Further, Estwing's argument that there has been no breach of duty as a matter of law because the hammer complied with ANSI standards is unavailing. Standards set by an industry do not define the standard of reasonable care against which the conduct of a manufacturer in that industry will be measured in a negligence case. Thiele v. Faygo Beverage, Inc. (1986), Ind. App. 489 N.E.2d 562, 575 trans. denied. "The fact that a particular product meets or exceeds the requirements of its industry is not conclusive proof that the product is reasonably safe. In fact, standards set by an entire industry can be found negligently low if they fail to meet the test of reasonableness." Dudley Sports Co. v. Schmitt (1972), 151 Ind. App. 217, 279 N.E.2d 266, 276, reh'g denied. Whether Estwing has breached its duty in this case is a matter best reserved to the trier of fact. Summary judgment on this issue is inappropriate.

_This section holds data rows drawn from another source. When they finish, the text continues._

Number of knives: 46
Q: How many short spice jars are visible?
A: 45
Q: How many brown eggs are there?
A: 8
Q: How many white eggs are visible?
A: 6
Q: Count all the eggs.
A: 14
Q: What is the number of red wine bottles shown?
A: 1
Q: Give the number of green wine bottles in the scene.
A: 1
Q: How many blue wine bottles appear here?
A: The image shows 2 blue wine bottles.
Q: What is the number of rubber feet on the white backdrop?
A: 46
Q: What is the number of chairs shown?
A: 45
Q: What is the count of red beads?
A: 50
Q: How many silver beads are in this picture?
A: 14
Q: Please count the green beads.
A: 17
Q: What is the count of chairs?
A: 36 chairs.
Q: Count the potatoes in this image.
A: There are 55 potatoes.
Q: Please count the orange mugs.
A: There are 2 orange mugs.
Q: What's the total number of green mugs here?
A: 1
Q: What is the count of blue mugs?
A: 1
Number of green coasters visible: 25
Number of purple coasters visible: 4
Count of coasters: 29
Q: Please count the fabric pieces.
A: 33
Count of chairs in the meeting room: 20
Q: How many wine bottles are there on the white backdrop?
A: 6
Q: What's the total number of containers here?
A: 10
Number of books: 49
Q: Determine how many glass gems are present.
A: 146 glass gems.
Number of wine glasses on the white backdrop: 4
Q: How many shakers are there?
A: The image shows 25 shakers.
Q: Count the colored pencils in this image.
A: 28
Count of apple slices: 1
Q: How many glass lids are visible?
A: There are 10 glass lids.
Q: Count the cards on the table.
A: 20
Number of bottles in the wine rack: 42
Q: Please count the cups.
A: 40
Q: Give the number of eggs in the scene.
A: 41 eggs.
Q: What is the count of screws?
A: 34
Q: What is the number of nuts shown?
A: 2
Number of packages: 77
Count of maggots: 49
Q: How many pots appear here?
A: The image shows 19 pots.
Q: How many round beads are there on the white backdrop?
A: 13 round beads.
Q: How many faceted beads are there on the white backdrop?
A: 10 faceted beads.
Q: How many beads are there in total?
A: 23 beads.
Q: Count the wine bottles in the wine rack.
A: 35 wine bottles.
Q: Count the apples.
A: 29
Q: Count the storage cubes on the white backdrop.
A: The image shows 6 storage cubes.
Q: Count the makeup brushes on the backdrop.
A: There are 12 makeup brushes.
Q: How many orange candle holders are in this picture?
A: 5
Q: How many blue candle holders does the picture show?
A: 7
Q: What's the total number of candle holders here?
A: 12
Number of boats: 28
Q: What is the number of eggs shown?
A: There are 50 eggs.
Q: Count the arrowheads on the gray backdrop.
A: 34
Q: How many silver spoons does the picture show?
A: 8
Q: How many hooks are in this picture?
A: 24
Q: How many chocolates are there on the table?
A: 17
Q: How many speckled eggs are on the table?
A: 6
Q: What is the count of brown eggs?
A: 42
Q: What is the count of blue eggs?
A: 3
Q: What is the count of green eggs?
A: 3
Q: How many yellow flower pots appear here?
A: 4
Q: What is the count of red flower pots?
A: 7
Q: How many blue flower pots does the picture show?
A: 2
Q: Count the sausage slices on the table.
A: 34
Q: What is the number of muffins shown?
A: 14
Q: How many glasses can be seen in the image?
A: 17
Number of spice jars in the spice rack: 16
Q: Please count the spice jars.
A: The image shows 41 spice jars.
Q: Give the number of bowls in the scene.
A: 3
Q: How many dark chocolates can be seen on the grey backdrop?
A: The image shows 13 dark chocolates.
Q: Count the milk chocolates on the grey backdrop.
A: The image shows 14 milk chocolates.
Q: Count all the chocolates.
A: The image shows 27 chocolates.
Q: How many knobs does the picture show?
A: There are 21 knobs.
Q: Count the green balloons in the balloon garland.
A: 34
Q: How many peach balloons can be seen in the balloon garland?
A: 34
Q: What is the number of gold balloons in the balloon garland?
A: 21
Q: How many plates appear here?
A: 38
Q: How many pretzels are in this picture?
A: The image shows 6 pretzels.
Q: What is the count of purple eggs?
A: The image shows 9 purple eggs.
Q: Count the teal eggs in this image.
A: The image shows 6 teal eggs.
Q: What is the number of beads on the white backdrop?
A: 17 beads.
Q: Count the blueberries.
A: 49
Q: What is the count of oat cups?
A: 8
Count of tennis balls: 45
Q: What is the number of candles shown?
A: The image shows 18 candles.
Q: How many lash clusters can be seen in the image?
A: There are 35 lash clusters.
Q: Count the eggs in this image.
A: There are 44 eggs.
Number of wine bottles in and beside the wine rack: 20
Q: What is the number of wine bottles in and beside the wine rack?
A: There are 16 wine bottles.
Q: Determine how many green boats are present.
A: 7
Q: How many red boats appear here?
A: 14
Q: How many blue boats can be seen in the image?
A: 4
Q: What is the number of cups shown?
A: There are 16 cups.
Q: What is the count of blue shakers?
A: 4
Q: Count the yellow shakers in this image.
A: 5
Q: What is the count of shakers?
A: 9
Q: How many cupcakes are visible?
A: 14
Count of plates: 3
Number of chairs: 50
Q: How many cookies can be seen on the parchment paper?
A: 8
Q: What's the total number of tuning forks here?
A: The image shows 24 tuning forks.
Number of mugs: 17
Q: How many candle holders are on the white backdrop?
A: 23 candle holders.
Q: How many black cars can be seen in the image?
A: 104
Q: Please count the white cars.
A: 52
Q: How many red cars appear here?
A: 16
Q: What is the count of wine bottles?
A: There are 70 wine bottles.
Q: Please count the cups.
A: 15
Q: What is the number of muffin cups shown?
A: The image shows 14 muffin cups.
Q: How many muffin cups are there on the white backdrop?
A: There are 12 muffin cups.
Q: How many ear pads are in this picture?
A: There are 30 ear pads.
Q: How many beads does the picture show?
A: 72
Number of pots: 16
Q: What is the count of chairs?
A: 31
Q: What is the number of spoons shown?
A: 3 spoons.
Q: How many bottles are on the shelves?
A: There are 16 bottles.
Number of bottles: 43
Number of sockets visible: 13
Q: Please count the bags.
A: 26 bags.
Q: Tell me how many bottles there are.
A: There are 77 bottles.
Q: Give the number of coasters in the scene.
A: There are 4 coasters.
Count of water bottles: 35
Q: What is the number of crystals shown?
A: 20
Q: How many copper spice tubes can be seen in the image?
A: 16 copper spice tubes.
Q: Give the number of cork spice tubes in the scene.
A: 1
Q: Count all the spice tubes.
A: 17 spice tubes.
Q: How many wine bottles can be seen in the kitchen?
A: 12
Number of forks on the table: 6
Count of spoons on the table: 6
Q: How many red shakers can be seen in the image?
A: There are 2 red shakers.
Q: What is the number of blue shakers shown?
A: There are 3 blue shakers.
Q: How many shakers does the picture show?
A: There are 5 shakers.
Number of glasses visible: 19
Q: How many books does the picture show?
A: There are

Judgment reversed and cause remanded.

BARTEAU and MILLER, JJ., concur.

NOTES

[1] In a products liability case the question is not only whether the product is in a defective condition, but also whether it is in an unreasonably dangerous condition. Unreasonably dangerous is defined as "any situation in which the use of a product exposes the user or consumer to a risk of physical harm to an extent beyond that contemplated by the ordinary consumer who purchases it with the ordinary knowledge about the product's characteristics common to the community of consumers." Ind. Code § 33-1-1.5-2. In its motion for summary judgment concerning Short's products liability claim, Estwing presented materials only in support of the theory that the hammer was not in a defective condition. While we acknowledge that the trial court's ruling on a motion for summary judgment may be affirmed on any theory supported by evidence of record, Houin v. Burger (1992), Ind. App., 590 N.E.2d 593, trans. denied, the record here is devoid of evidence concerning the theory of whether the hammer was unreasonably dangerous. See Jackson v. Blanchard (1992), Ind. App., 601 N.E.2d 411 (since the 1991 amendments to Ind.Trial Rule 56 only those portions of the record that were specifically designated to the trial court comprise the entire record for appellate review).